Friday, October 1, 2010

Every Once In A While, I Weird Myself Out

"Hey, so what kinds of things are you going to be writing about on your blog?"
"Oh, you know, some of the ridiculous things I do as a reptile keeper. Some of it'll be informational, sometimes photo posts, sometimes silly stories or really weird things I've done."
"I saw that little turtle picture, that's pretty cute."
"Haha, yeah, he was."
"Don't have him anymore?"
"Not... really... I have part of him. I kept the shell."
"...How do you get the shell off of a turtle?"

Let's start by establishing that this turtle was a rescue; someone bought their kid a 1" turtle from Chinatown, and - after finding out that not only are they a health hazard (especially for kids), but they're also illegal, it was abandoned at the store.

Me being me, I took it home.

I got him set up appropriately, took him outdoors to get his UV exposure, all that good stuff - and yet, unfortunately, never could get him to eat.

As seems to occur when unfortunate events stack up, our tiny turtle didn't make it for very long.

Which brings us back to, "...How do you get the shell off a turtle?"

(Weak of stomach, turn back now.)

The initial response was to take the body and place it outside, near a colony of ants; the ants then strip away everything but the bones, and you're left with a pretty awesome skeleton. The ants, however, have had a habit in the past of walking off with little pieces that I wanted; I wasn't willing to sacrifice to them this particular collection of bones.

Next option? Boil it.

I will save you the gory details, but rest assured, I will never be doing that again.

On the first count, it absolutely reeks. I don't think I've ever smelled anything so foul as a boiling turtle. Even in the only port-a-potty at the fair. In the middle of a marathon. On a hot day. In India.

==*==

QUESTIONS TO ANSWER:
1. Translate this sentence from the turtle blog post into Spanish: "Me being me, I took it home."
2. Write the next part of the turtle blog post, picking up right after its final sentence.
The records aren't needed for any of this work.

==*==

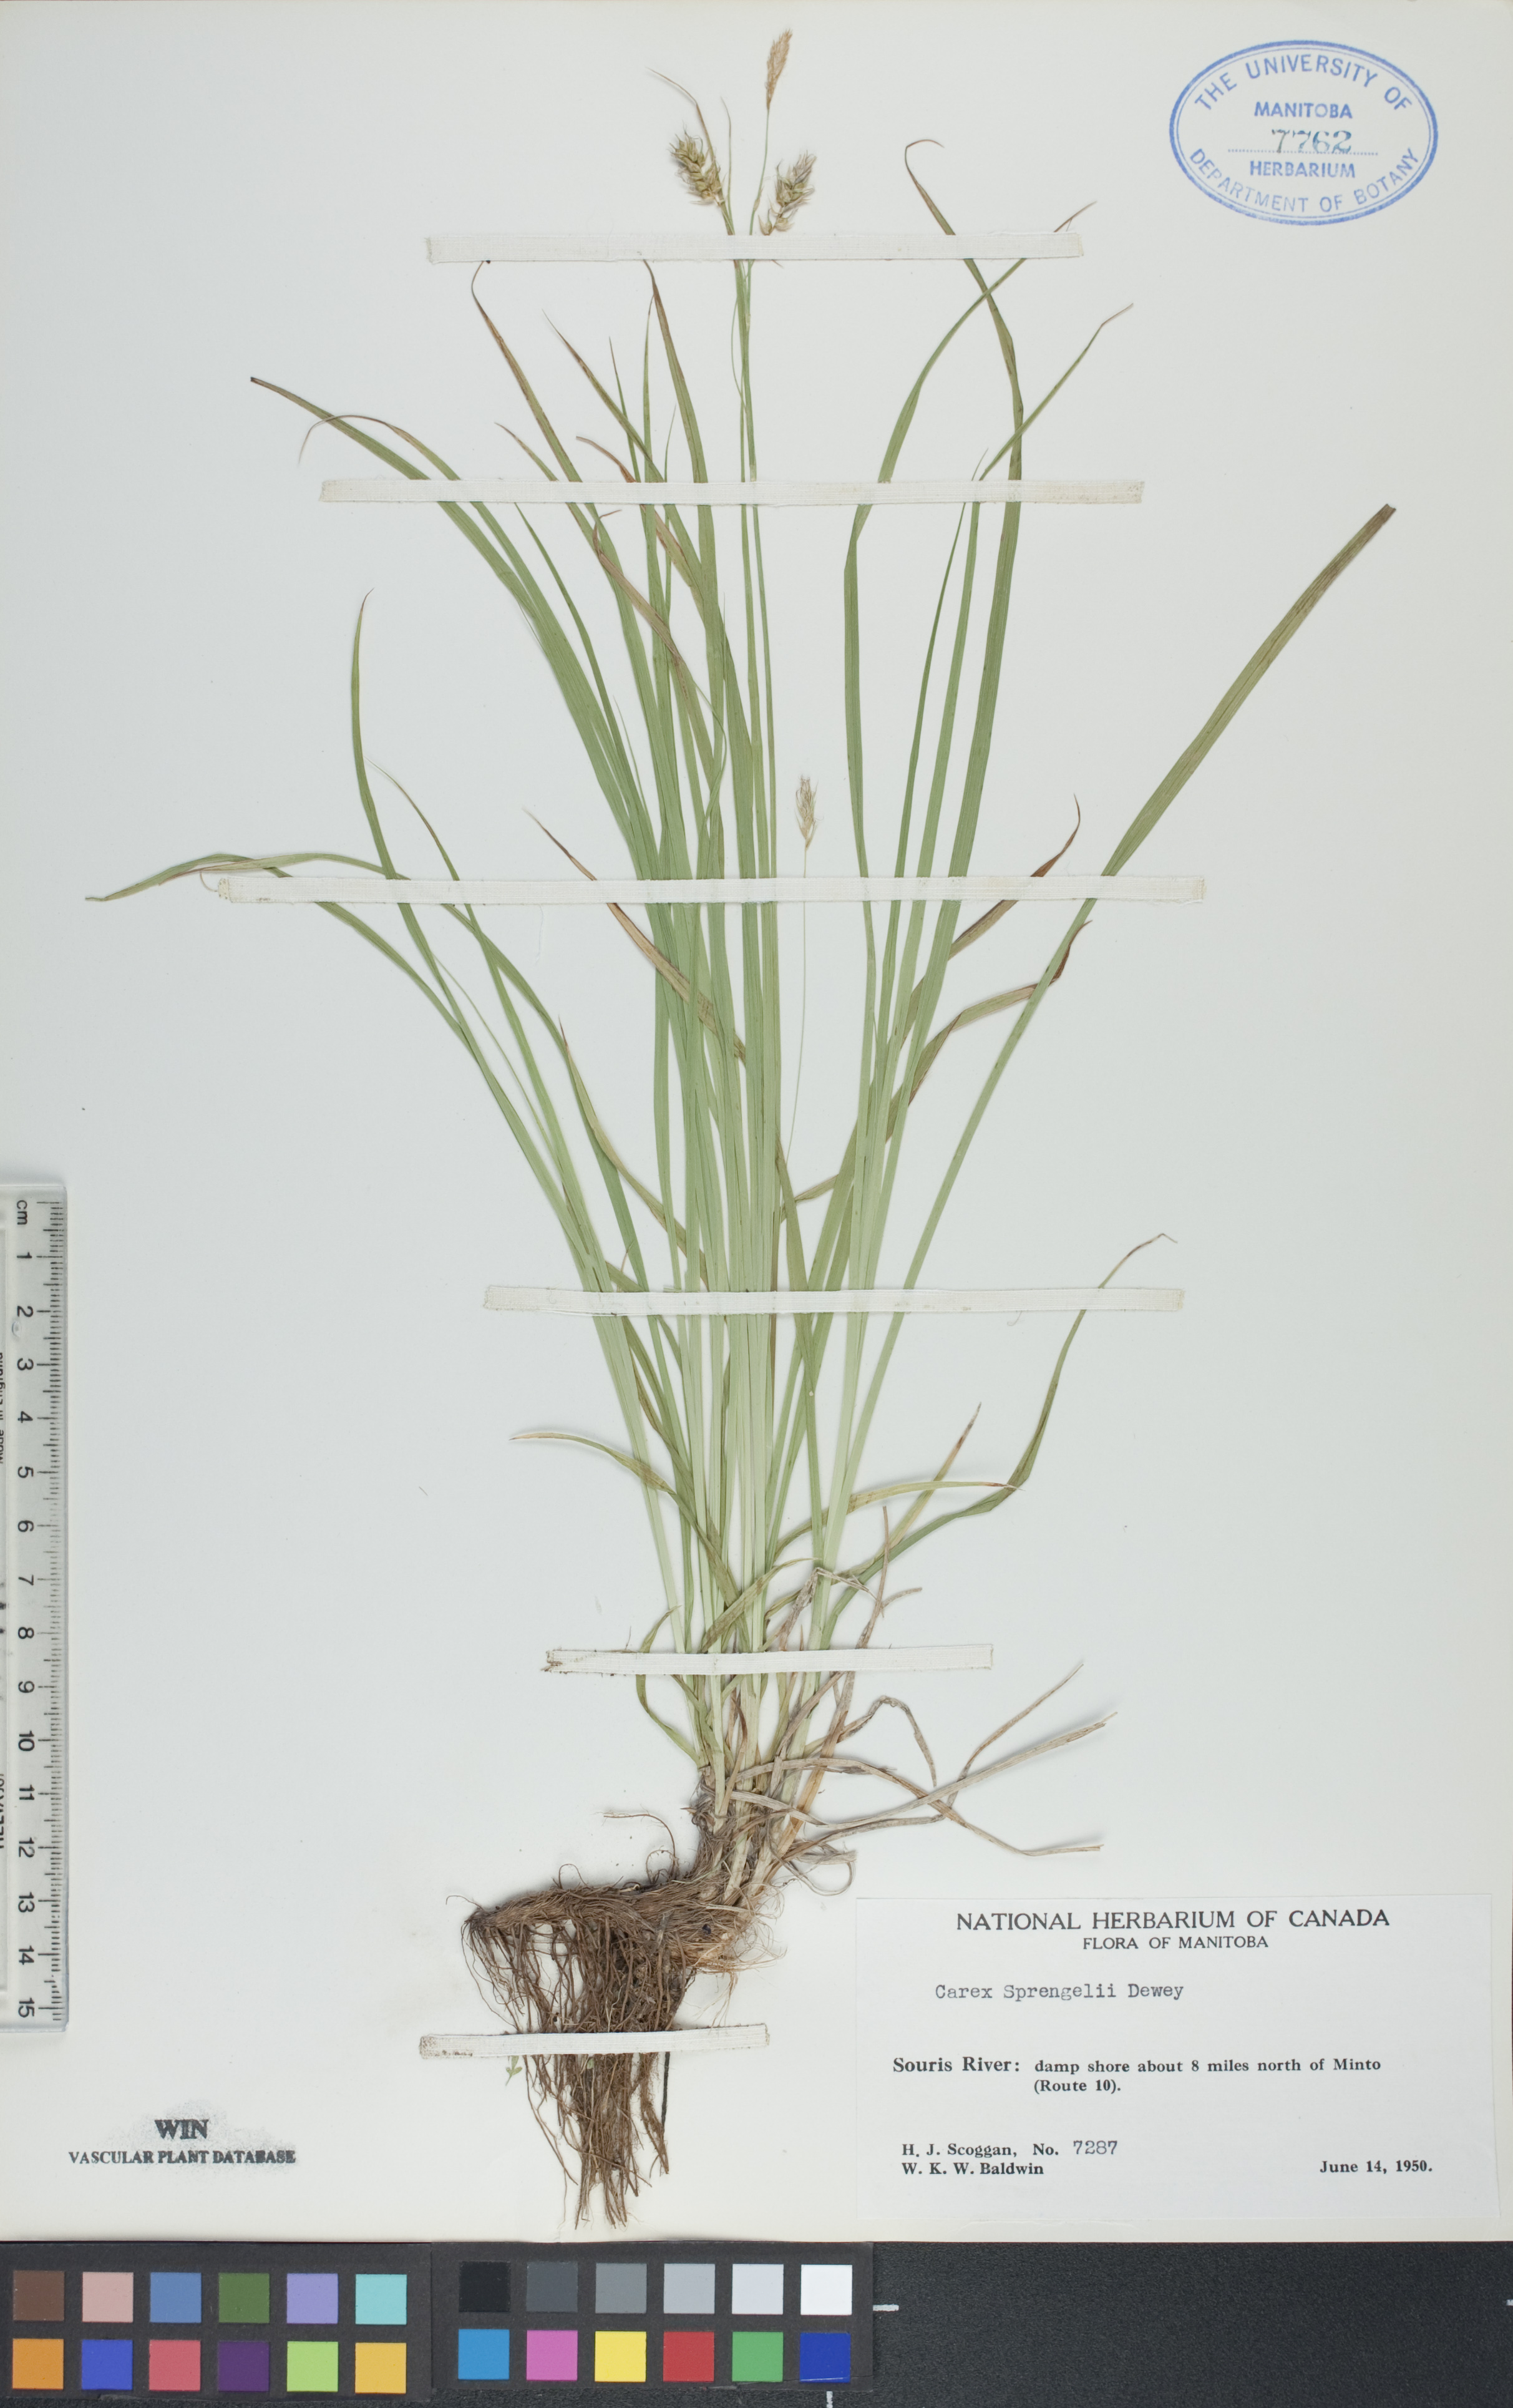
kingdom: Plantae
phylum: Tracheophyta
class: Liliopsida
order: Poales
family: Cyperaceae
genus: Carex
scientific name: Carex sprengelii
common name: Long-beaked sedge
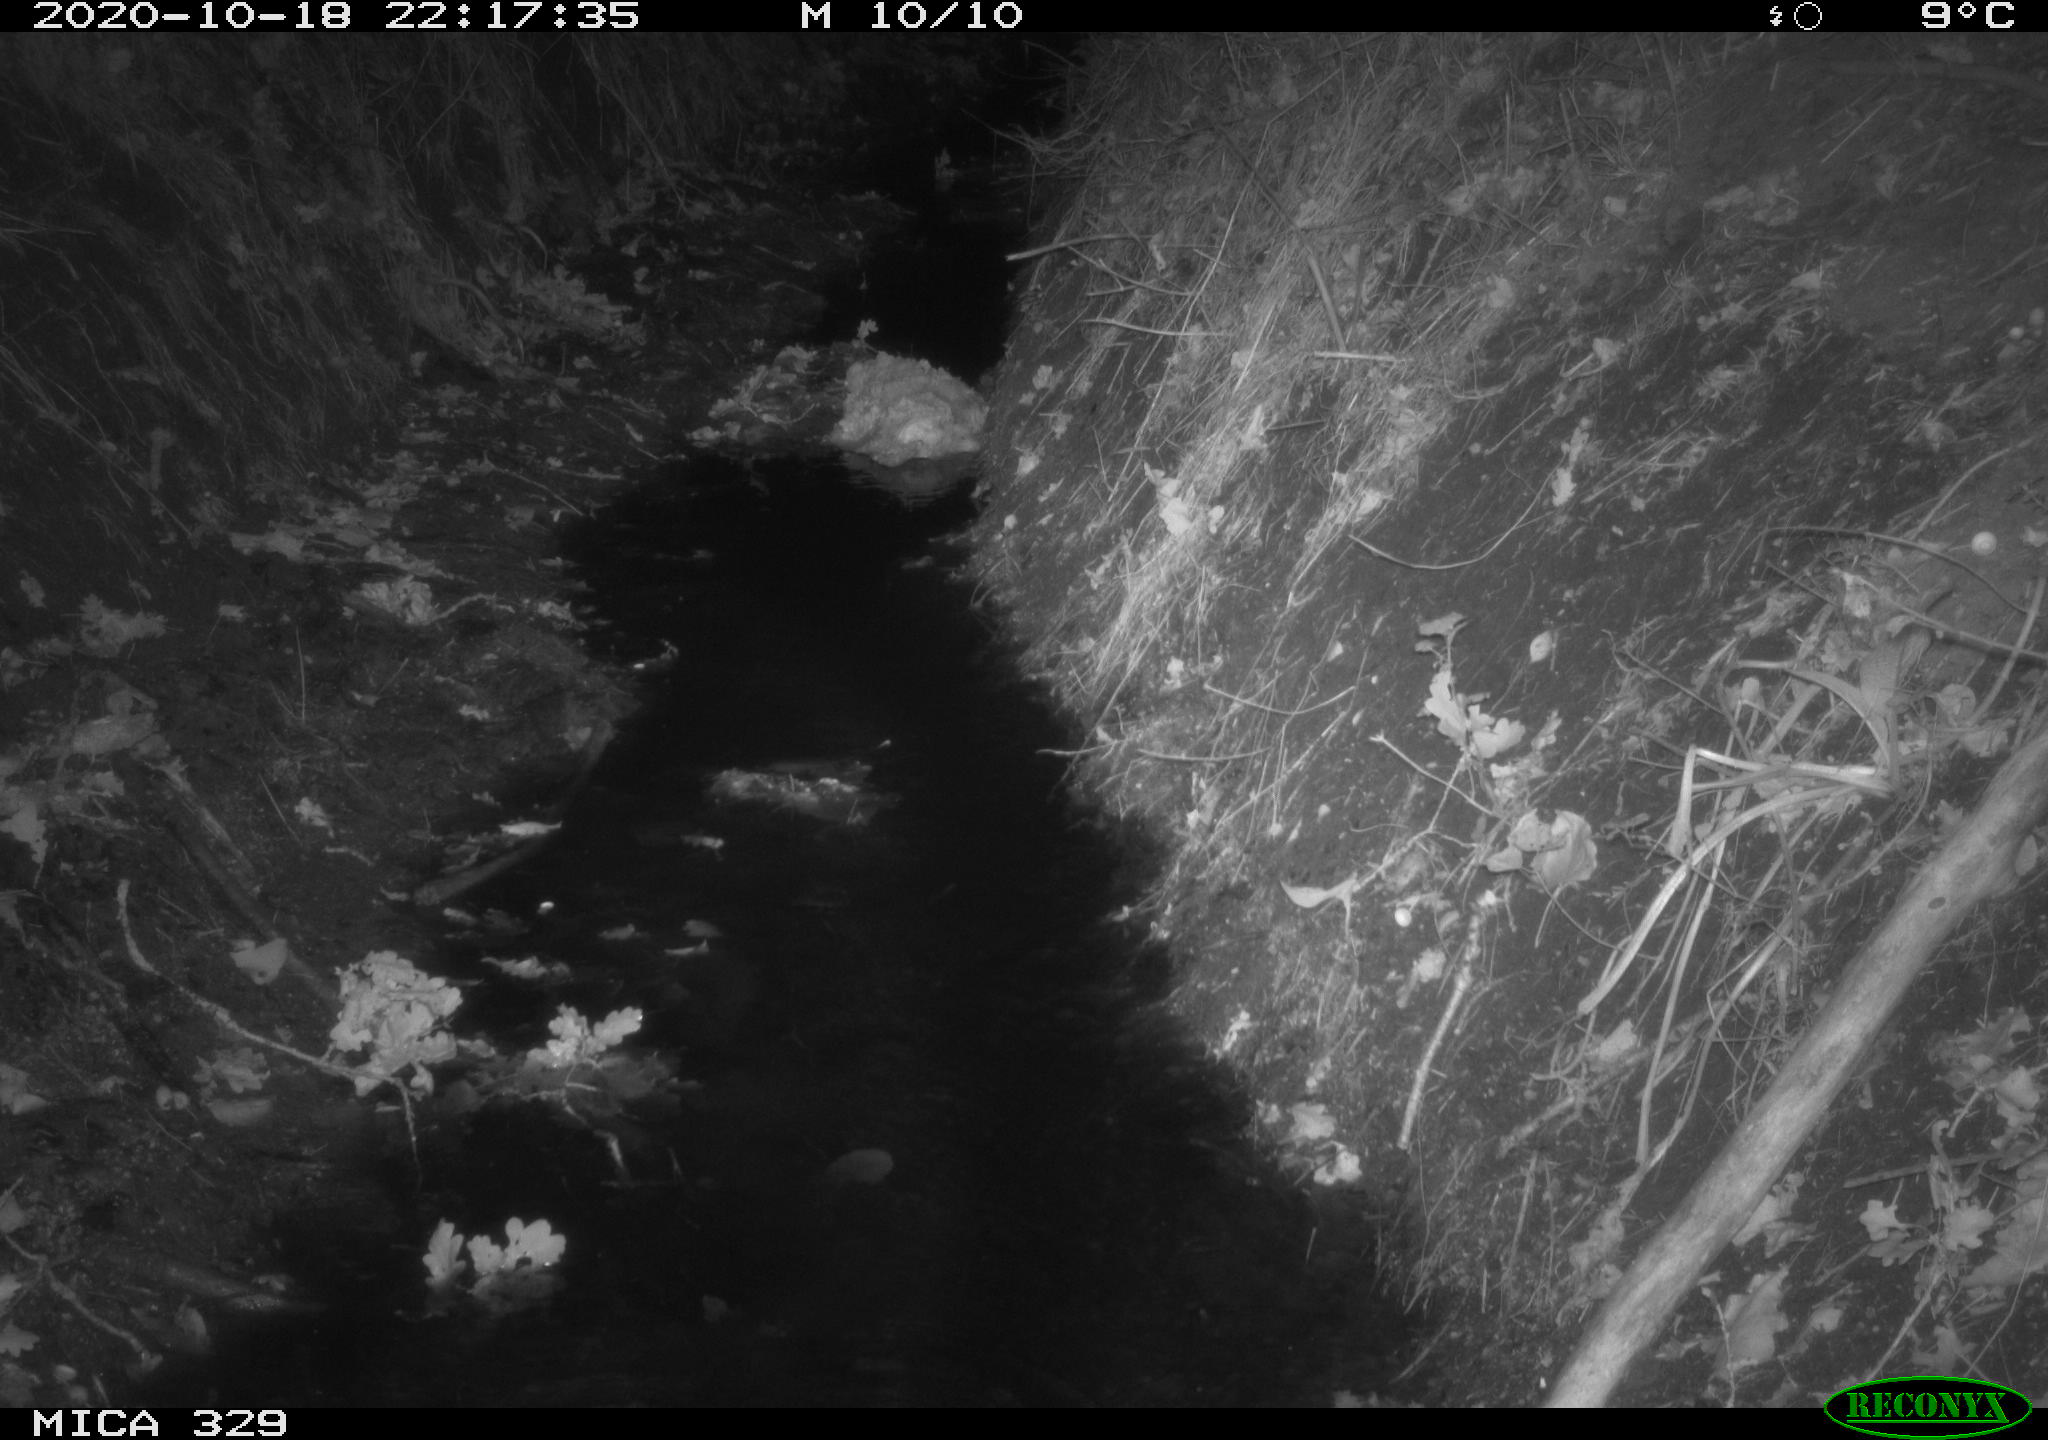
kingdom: Animalia
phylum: Chordata
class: Mammalia
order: Rodentia
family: Cricetidae
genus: Ondatra
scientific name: Ondatra zibethicus
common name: Muskrat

==*==

TASK-BY-TASK ANSWERS:
1. Siendo yo como soy, me la llevé a casa.

2.
On the second count, it's a turtle. That died for uncertain reasons. The health hazards of keeping a regular live turtle near things you eat with are high, never mind a dead one, when you don't know exactly what it was that killed it. The amount of scrubbing and disinfecting that ensued was pure ridiculousness.

So, being that I couldn't stand the smell long enough for the boiling process to be particularly effective, that left me final option.

Manual removal.

For those of you that don't know, turtles are attached to their shells; while it varies from species to species on how the shell is actually constructed and how much 'shell reduction' has gone on, we'll basically say that their spine is fused to the inside of the shell. (Poke around here for some more highly informative stuff regarding turtles, tortoises, and their shells: http://reptilis.net/2009/01/21/t-u-r-t-l-e-power-part-1-turtles-are-weird/)

Using some very unorthodox methods, will power, and stubborn 'I CAN DO THIS' concentration, I pried my turtle from his shell with...

An old fondue-fork-like-object.

And scissors.

...I apologize.

I justify it only with morbid curiosity, and the intense desire to have a tiny little turtle shell of my own.

...It did work. Sort of.

And that's some of the sort of thing you'll be reading about on this blog.